At this time three years ago, Anderson wasn’t sure if he’d ever be able to walk on his own or use his right arm again, let alone sprint to balls at the net and toss them cross-court as part of the staff of US Open ballpersons.
On July 2, 2010, Anderson, originally from Atlanta, was out with U.S. Marines on an ordinary military mission in Helmand Province in Afghanistan when two bullets from an AK-47 ripped through his right arm and leg, shattering his femur and humerus bones. He couldn’t stand, he couldn’t move either limb. All he could do was wait.
After half an hour – once combat fire had subsided – Marines were able to evacuate him by helicopter. He eventually was transferred to a stateside hospital where his lengthy rehabilitation process began.
“I was just taking each day by its hour, minute and second,” he said. “I don’t want to sound selfish, but I was just trying to focus on healing myself. Healing my mind, healing my body. Not being negative, just letting medicine and time take its course.”
After several surgeries to place titanium rods and plates in his leg and arm, and months of rehab later, Anderson began tentatively taking steps. He kept working at his recovery until eventually he was able to participate in the Warrior Games, the annual competition for wounded, ill and injured service members from the armed forces. It was through his participation in that event he learned about working as a ballperson for the US Open.
“I have really little to no limitations out on the court now,” Anderson said. “The only thing is that I’m sore, and that’s to be expected, especially after eight, nine, 10-hour days of being on court.”
Dotting Anderson’s shoulder and bicep are elevated scars and on his thigh are deep tissue scars and skin grafts from his injuries and surgeries, but they are nearly completely hidden by his ballperson uniform. Most people, including the rest of the ballperson crew, would have no idea that he was any different from the rest of the young men and women out on the courts. For Anderson, that’s a good thing.
“My mission was just to blend in with them so they’ll know that I’m here to have fun with them, that way my story doesn’t intimidate them or scare them off,” he said. “I’m more concerned about what they know so I can do better on the court.”
Aside from the protocol of how to move about the court to retrieve balls as a ballperson at net, he’s learning to pick up on the subtleties of communication between members of the crew on court. The eye contact, the body language. How to stay relatively motionless, but be alert and aware. Of course, as a member of the armed forces, that comes naturally to him.
“For me, with my military mindset, [staying motionless] meant looking straight ahead, distant stare, 500 yards out,” he says and laughs. “But eventually I figured out, you can move your head to look at the ball, it’s not going to distract the player. If anything, standing there motionless, they’re probably going to think, ‘What’s wrong with this guy? Is he OK?’”
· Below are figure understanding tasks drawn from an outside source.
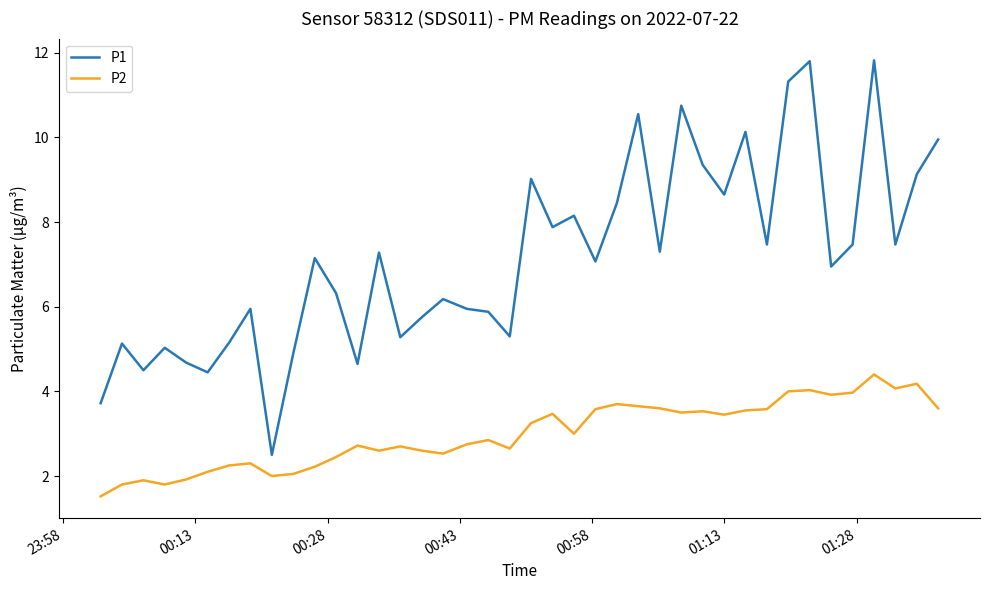

Which series has the largest total across all categories?

P1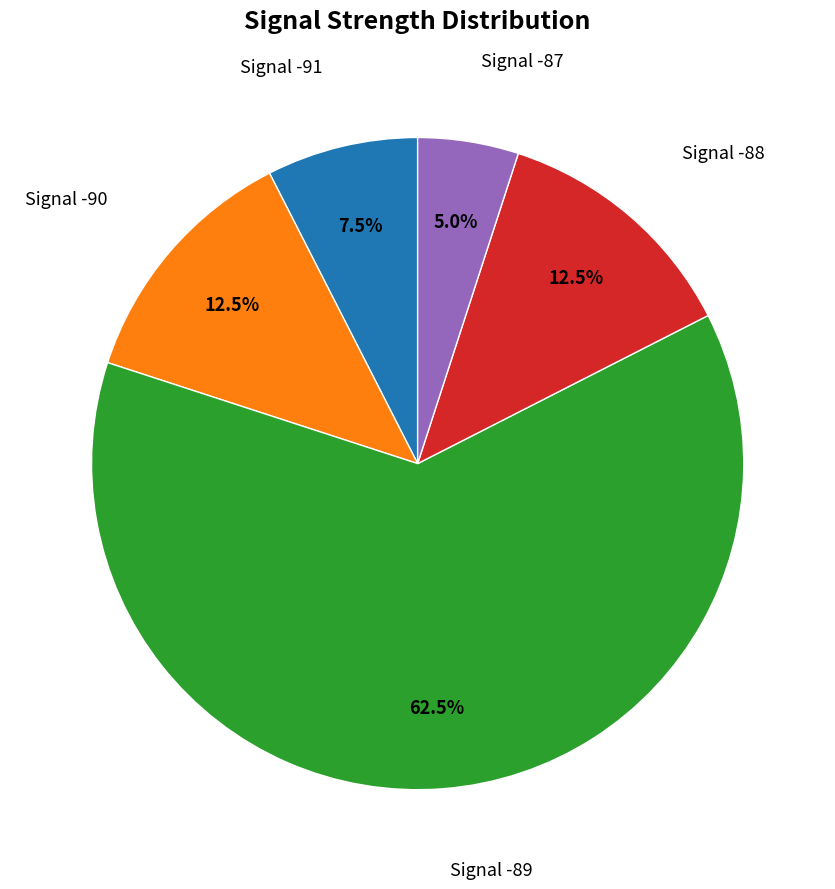

Is there any slice that represents more than half of the pie?

Yes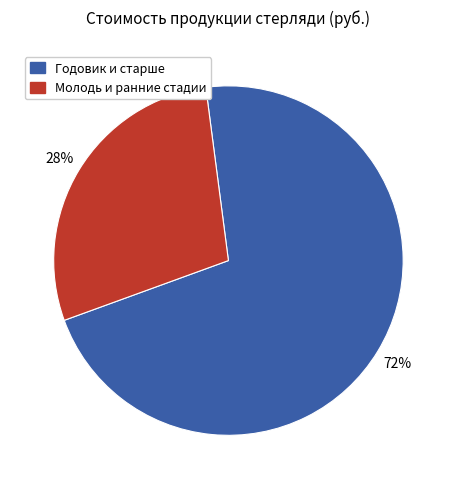

To the nearest percent, what is the average slice percentage?

50%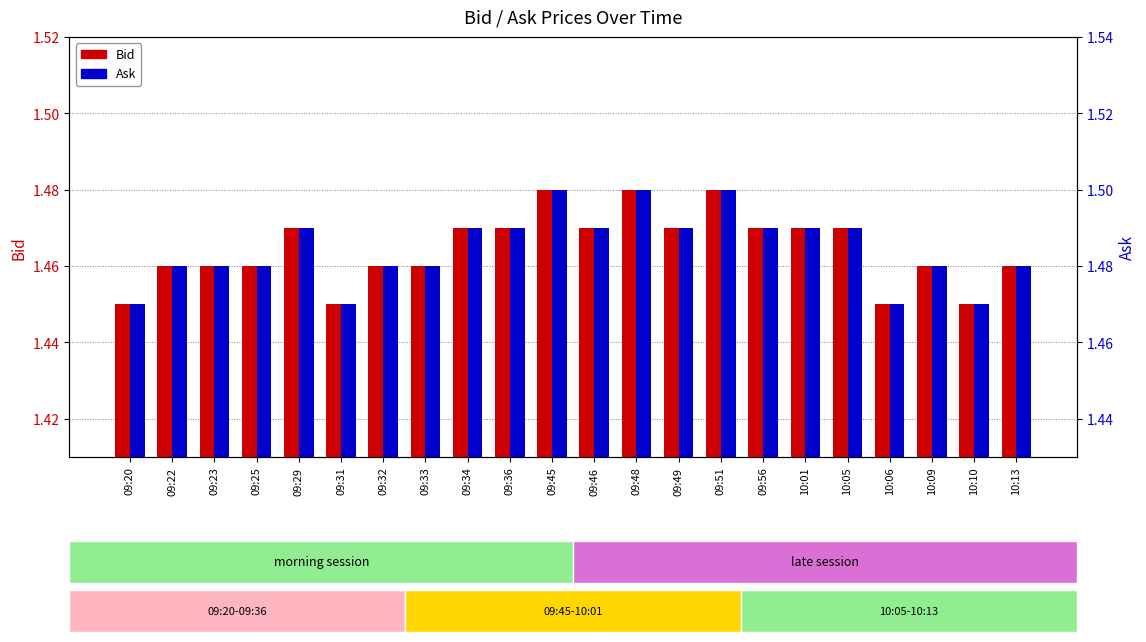

Rank the categories by Ask value from lowest to highest.

09:20, 09:31, 10:06, 10:10, 09:22, 09:23, 09:25, 09:32, 09:33, 10:09, 10:13, 09:29, 09:34, 09:36, 09:46, 09:49, 09:56, 10:01, 10:05, 09:45, 09:48, 09:51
Anderson has taken to his new role naturally and has loved every second of his time at the Open, absorbing his time around the top players in the game and taking in the spectacle of it all. And though the moments watching players and interacting with the other ballpersons are special, his favorite moment at the tournament had nothing to do with his on-court time.
“Uniform day was my favorite day; that’s when you know you’re official. After all the interviews and the administrative stuff they tell us, ‘Tomorrow you guys are going to wear this uniform and you’re official now.’ Like, yes!,” Anderson laughed, throwing in a fist pump for good measure.
For a man who has been through so much, the three weeks of levity as a member of a different type of corps has been a totally new and wonderful dose of medicine.